━━ RECORDS TO PROCESS

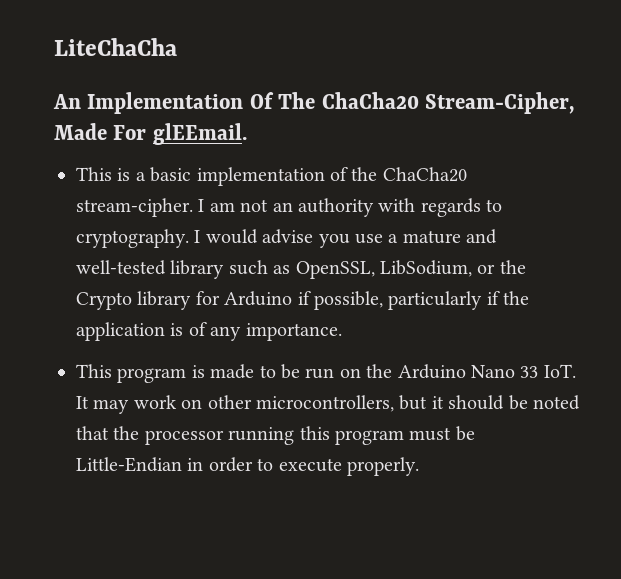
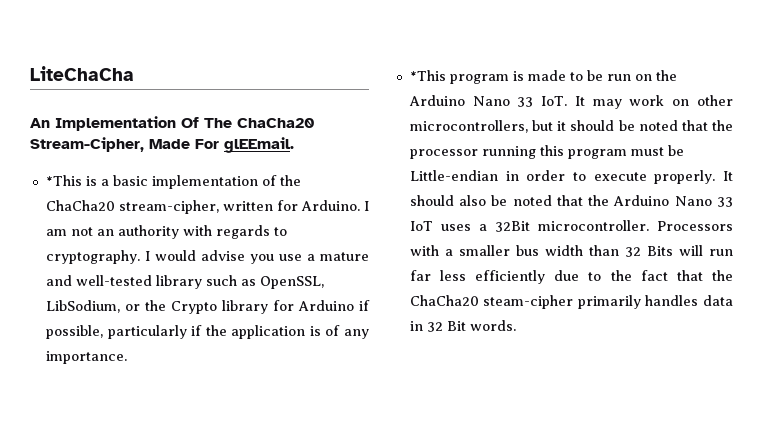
[76,167,112,181] This -> [45,175,82,186] *This
[76,198,193,217] stream-cipher. -> [118,200,360,214] stream-cipher, written for Arduino.
[76,364,112,378] This -> [409,70,446,81] *This
[76,457,182,472] Little-Endian -> [409,170,498,181] Little-endian
(419, 466) none -> [723,171,733,181] [409,195,733,207] [409,220,733,232] [409,245,733,257] [409,270,733,284] [409,295,733,309] [409,320,516,332] It should also be noted that the Arduino Nano 33 IoT uses a 32Bit microcontroller. Processors with a smaller bus width than 32 Bits will run far less efficiently due to the fact that the ChaCha20 steam-cipher primarily handles data in 32 Bit words.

━━━━

Every line holding the string "This" should be copied here, so please find those lines in the data.

[76,167,112,181] This -> [45,175,82,186] *This
[76,364,112,378] This -> [409,70,446,81] *This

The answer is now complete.